▸ What you should do:
Convert the lines into a Markdown table with the columns No. and Text, numbering each line and omitting blank lines. Begin at the line containing "ny teams got" and stop after the line containing "t issue, and".

[Page images and the text extracted from them]

■ ■ ■ ■

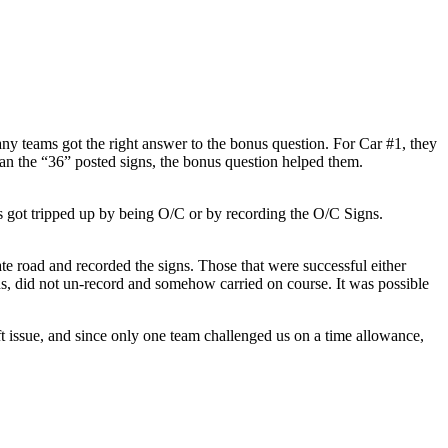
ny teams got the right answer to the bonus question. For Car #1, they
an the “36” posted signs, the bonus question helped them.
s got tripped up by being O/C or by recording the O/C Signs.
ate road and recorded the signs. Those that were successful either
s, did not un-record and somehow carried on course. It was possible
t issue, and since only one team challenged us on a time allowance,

■ ■ ■ ■

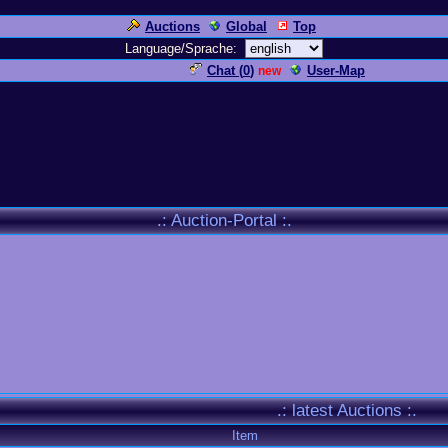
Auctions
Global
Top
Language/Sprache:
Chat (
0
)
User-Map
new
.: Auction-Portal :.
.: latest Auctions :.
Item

■ ■ ■ ■

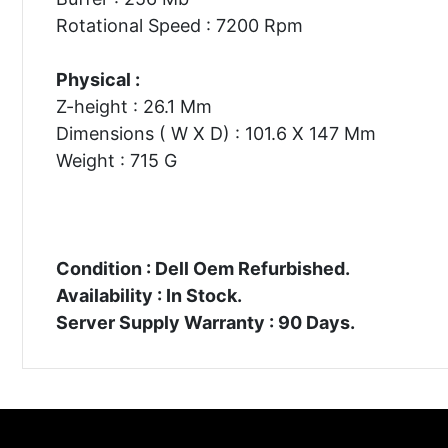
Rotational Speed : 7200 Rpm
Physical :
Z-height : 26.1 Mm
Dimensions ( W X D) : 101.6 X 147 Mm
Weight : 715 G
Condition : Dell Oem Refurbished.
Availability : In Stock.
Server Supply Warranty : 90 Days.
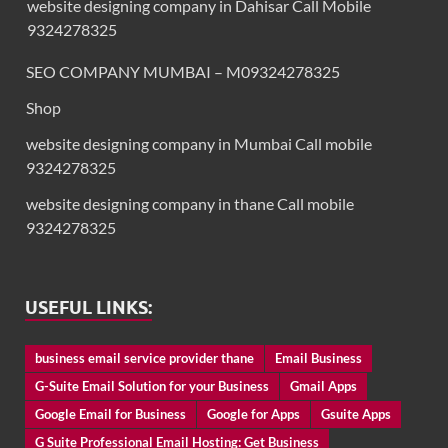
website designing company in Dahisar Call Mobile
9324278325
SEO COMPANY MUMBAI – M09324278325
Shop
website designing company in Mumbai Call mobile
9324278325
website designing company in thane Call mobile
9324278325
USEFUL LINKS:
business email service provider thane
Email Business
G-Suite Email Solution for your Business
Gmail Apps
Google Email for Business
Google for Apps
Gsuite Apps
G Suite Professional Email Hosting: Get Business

■ ■ ■ ■

▸ Expected output:
| No. | Text |
|---|---|
| 1 | ny teams got the right answer to the bonus question. For Car #1, they |
| 2 | an the “36” posted signs, the bonus question helped them. |
| 3 | s got tripped up by being O/C or by recording the O/C Signs. |
| 4 | ate road and recorded the signs. Those that were successful either |
| 5 | s, did not un-record and somehow carried on course. It was possible |
| 6 | t issue, and since only one team challenged us on a time allowance, |